━━━ Teks yang Diekstrak
Kisah Sukses William Soeryadjaya, Berawal Jualan Kertas hingga Dirikan Astra Internasional

Viola Triamanda
Kesuksesan perusahaan otomotif terbesar di Indonesia, Astra International tidak terlepas dari sosok William Soeryadjaya, anak pedagang di Majalengka. (Foto: Istimewa)

JAKARTA, iNewsPandeglang.id - Kesuksesan perusahaan otomotif terbesar di Indonesia, PT Astra International Tbk tidak terlepas dari sosok William Soeryadjaya, anak pedagang di Majalengka.

Pasalnya, melejitnya Astra berasal dari kerja keras yang dia torehkan.  Tentu perjalanannya hingga mencapai kesuksesan tidak mudah, William juga harus berjuang seorang diri sejak dia kehilangan kedua orang tuanya saat berusia 12 tahun. Selang 7 tahun dari kehilangan orang tuanya, dia harus berhenti sekolah. 

Oleh karena itu, William memutar otak dan kemudian memutuskan untuk memulai karier sendiri dengan menjadi pedagang kertas di Cirebon. Merasa tidak cukup untuk memenuhi kebutuhan sehari-hari, William saat itu juga berjualan benang tenun di Majalaya.

Berbagai pekerjaan dia lakoni tanpa rasa putus asa demi menyambung hidup dan menafkahi keluarga, bahkan tak berapa lama setelah berjualan tenun, William memutuskan untuk berdagang hasil bumi, seperti minyak, kacang, beras dan gula.

William yang gemar berdagang juga lihai dalam mengelola keuangannya. Uang hasil berdagangnya tidak habis begitu saja, di samping digunakan untuk membantu kehidupan saudara-saudaranya, William juga menyisihkan sedikit demi sedikit uang tersebut untuk bisa melanjutkan studinya di luar negeri. 

Kegigihannya dalam menabung kemudian membawanya berhasil untuk bisa melanjutkan sekolah di Middlebare Vakschool V/d Leder & Schoen Industrie Waalwijk, Belanda, sebuah sekolah industri yang mengajarkan penyamakan kulit atau proses pembuatan suatu barang dari kulit.

Usai melanjutkan sekolahnya, akhirnya pada 1994 William kembali ke tanah air membawa ilmu yang telah ia dapatkan dari Belanda. Selanjutnya, dia mendirikan industri penyamakan kulit yang saat itu kepengurusan diserahkan kepada seorang karyawan.  Tiga tahun kemudian, karena kesuksesan di bisnis sebelumnya dia berhasil membangun CV Sanggabuana yang bergerak di bidang perdagangan dan ekspor impor. Sosok William yang sangat percaya kepada rekan bisnis membawa malapetaka, pasalnya di bisnis ini mengalami kerugian karena ditipu rekan kerjanya sendiri.

Tak kenal menyerah, bangun dari keterpukan dan belajar dari pengalaman pahit, lima tahun kemudian bersama sang adik, Tjia Kian Tie dan kawannya, Lim Peng Hong mencoba untuk mendirikan PT Astra International. Bisnis ini awalnya hanya bergerak dalam pemasaran minuman ringan merek Prem Club, karena sukses, William berekspansi dengan mengekspor hasil bumi.
━━━━━━
#### Daftar Pertanyaan:
1: Kutip bagian artikel tentang William Soeryadjaya kata demi kata, dimulai dari "Tak kenal menyerah, bangun" dan terus hingga "mengekspor hasil bumi.".
2: Menurut artikel tentang William Soeryadjaya, pada usia berapa William kehilangan kedua orang tuanya?
Entri-entri ini diambil dari sumber yang berbeda dengan artikel tentang William Soeryadjaya di atas.
━━━ Data untuk Ditinjau
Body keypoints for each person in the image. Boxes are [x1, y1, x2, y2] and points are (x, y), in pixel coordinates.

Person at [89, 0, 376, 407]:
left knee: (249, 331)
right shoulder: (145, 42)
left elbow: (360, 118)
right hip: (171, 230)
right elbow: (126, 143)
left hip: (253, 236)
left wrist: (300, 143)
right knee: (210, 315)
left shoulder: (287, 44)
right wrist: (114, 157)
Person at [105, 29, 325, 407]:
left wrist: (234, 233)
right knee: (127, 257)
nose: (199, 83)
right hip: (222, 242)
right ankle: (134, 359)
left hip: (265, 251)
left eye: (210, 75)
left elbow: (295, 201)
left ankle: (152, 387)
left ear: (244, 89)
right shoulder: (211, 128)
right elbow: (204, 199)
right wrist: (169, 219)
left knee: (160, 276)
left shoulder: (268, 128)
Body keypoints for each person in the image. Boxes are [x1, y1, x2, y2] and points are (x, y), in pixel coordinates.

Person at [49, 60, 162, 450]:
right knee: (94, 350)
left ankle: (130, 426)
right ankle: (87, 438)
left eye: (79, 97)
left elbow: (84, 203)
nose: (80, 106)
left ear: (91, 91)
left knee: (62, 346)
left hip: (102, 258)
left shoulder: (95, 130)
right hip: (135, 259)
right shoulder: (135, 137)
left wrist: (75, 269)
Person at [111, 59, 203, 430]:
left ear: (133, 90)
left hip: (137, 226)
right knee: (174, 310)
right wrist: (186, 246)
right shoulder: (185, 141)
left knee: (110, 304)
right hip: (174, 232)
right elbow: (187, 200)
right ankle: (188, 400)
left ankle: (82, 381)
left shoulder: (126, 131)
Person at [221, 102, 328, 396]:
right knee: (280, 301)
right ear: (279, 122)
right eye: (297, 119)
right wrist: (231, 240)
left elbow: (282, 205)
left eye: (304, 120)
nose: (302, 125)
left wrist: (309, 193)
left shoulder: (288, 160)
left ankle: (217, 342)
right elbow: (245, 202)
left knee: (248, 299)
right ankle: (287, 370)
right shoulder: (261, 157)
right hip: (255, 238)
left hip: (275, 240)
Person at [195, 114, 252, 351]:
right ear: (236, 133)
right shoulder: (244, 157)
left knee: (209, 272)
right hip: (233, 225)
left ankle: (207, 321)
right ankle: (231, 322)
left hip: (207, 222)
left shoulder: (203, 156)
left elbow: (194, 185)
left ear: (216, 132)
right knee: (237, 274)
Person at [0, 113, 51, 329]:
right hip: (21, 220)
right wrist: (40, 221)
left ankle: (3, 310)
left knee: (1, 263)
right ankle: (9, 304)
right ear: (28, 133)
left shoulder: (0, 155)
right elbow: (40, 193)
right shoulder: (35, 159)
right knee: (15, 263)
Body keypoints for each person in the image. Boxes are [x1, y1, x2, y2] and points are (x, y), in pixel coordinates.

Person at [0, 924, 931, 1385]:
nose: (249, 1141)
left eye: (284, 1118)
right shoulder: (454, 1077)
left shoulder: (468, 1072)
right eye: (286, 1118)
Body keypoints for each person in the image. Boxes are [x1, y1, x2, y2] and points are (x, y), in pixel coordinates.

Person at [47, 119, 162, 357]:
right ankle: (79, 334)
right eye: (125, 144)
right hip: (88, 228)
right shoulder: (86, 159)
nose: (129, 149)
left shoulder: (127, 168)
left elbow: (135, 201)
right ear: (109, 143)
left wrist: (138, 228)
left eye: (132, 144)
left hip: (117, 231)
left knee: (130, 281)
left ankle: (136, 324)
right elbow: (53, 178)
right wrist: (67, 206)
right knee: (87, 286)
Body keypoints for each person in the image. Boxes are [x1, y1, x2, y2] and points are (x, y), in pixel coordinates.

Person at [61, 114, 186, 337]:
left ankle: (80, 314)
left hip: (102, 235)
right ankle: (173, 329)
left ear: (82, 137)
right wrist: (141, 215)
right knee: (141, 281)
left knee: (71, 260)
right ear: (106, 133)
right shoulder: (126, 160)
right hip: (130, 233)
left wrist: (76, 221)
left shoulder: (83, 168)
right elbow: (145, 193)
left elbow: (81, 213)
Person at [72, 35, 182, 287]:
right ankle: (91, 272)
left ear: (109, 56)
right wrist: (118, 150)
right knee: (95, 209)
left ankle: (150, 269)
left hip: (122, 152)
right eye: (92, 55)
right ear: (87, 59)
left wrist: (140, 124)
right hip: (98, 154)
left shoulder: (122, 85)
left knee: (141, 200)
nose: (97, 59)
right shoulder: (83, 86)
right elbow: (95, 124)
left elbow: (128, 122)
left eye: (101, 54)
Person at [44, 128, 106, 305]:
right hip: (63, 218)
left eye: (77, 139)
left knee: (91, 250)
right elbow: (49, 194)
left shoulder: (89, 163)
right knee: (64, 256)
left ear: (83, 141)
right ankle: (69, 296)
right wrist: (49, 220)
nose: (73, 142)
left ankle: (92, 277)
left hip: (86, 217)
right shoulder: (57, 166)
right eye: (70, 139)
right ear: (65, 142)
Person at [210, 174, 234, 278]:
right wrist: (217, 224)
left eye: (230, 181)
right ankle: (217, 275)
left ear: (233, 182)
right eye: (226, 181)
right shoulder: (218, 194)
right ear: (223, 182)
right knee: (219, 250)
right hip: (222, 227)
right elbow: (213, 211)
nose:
━━━━━━
#### Jawaban Tiap Tugas:
1:
Tak kenal menyerah, bangun dari keterpukan dan belajar dari pengalaman pahit, lima tahun kemudian bersama sang adik, Tjia Kian Tie dan kawannya, Lim Peng Hong mencoba untuk mendirikan PT Astra International. Bisnis ini awalnya hanya bergerak dalam pemasaran minuman ringan merek Prem Club, karena sukses, William berekspansi dengan mengekspor hasil bumi.

2: Pada usia 12 tahun.